Les élus locaux sont assez démunis pour comprendre le monde du commerce
Depuis quand parle-t-on d’urbanisme commercial ?
L’urbanisme commercial est une notion apparue au début des années 1960 lorsqu’il a fallu équiper en commerces les nouveaux quartiers d’habitat collectif. En 1963 s’ouvre en région parisienne le premier hypermarché français. Dix ans plus tard, ils sont au nombre de 210. Le commerce indépendant et celui de centre-ville en particulier subissent une concurrence accrue. En réaction, la loi Royer, en 1973, crée les Commissions Départementales d’Urbanisme Commercial qui sont chargées d’autoriser ou de refuser l’ouverture ou l’agrandissement de ces moyennes et grandes surfaces. Presque 50 ans après, le bilan de ces Commissions est plutôt négatif : avec l’un des dispositifs les plus sophistiqués d’Europe, la France a le parc commercial périphérique le plus important.
Quel impact a eu cette évolution sur l’organisation urbaine dans les villes ?
Après l’apparition des hypermarchés dans les années 1960, des centres commerciaux dans les années 1970 et des grandes et moyennes surfaces spécialisées à partir du milieu des années 1980, la restauration rapide, les multiplexes et le fun shopping, à l’exemple du centre Odysseum à Montpellier, sont venus conforter l’offre commerciale périphérique. Actuellement, la part des commerces de centre-ville est estimée à 25 %, celle de la proximité à 10 % et de la périphérie à 65 %.
Qui sont les acteurs de ce phénomène ?
Il y a d’abord la grande distribution qui a inventé une nouvelle forme commerciale : l’hypermarché ou « tout sous le même toit ». Il y a ensuite bien sûr les consommateurs qui ont privilégié ces grandes surfaces périphériques car plus accessibles en voiture, offrant des prix plus avantageux et une offre diversifiée. Enfin, il y a les élus des communes et des intercommunalités. Ils ont contrôlé (par le nombre de voix) les Commissions départementales qui devaient limiter l’expansion du commerce périphérique. Sans grand succès. Le double discours de certains élus est assez surprenant, mettant en avant leurs actions pour le commerce de centre-ville tout en attirant des grandes surfaces en périphérie, proposant ici un changement du PLU, là un prolongement d’une ligne de tramway…
L’actuelle cogestion locale public-privé ne comporte-t-elle pas des risques ?

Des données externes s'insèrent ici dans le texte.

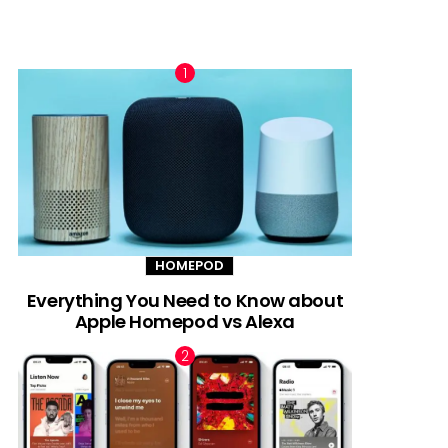
TRENDING NOW
HOMEPOD
Everything You Need to Know about
Apple Homepod vs Alexa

Cette cogestion public-privé se développe depuis une vingtaine d’années en débordant souvent le simple volet commercial, car les foncières proposent des projets mixtes mêlant commerce, logement, bureaux… Avec l’élaboration des SCoT* et de leur volet commercial, les élus locaux se forment à l’urbanisme commercial. Mais ils sont assez démunis pour comprendre le monde du commerce. Ils privilégient la grande distribution et les grands promoteurs commerciaux qui sont les seuls susceptibles de leur proposer de vastes implantations structurantes et « intégrées » aux projets de leur intercommunalité. Dans ce processus de cogestion entre deux partenaires qui « se comprennent », le petit commerce indépendant est le grand oublié.
Quel premier bilan tirer du programme « Action cœur de ville » visant à mener des opérations de revitalisation notamment commerciale ?
Il est encore trop tôt pour établir un premier bilan mais il est difficile d’imaginer un retour des consommateurs dans ces centres-villes. L’urgence est d’organiser les périphéries pour en faire de nouveaux centres de vie pour un consommateur hyper-mobile de plus en plus connecté.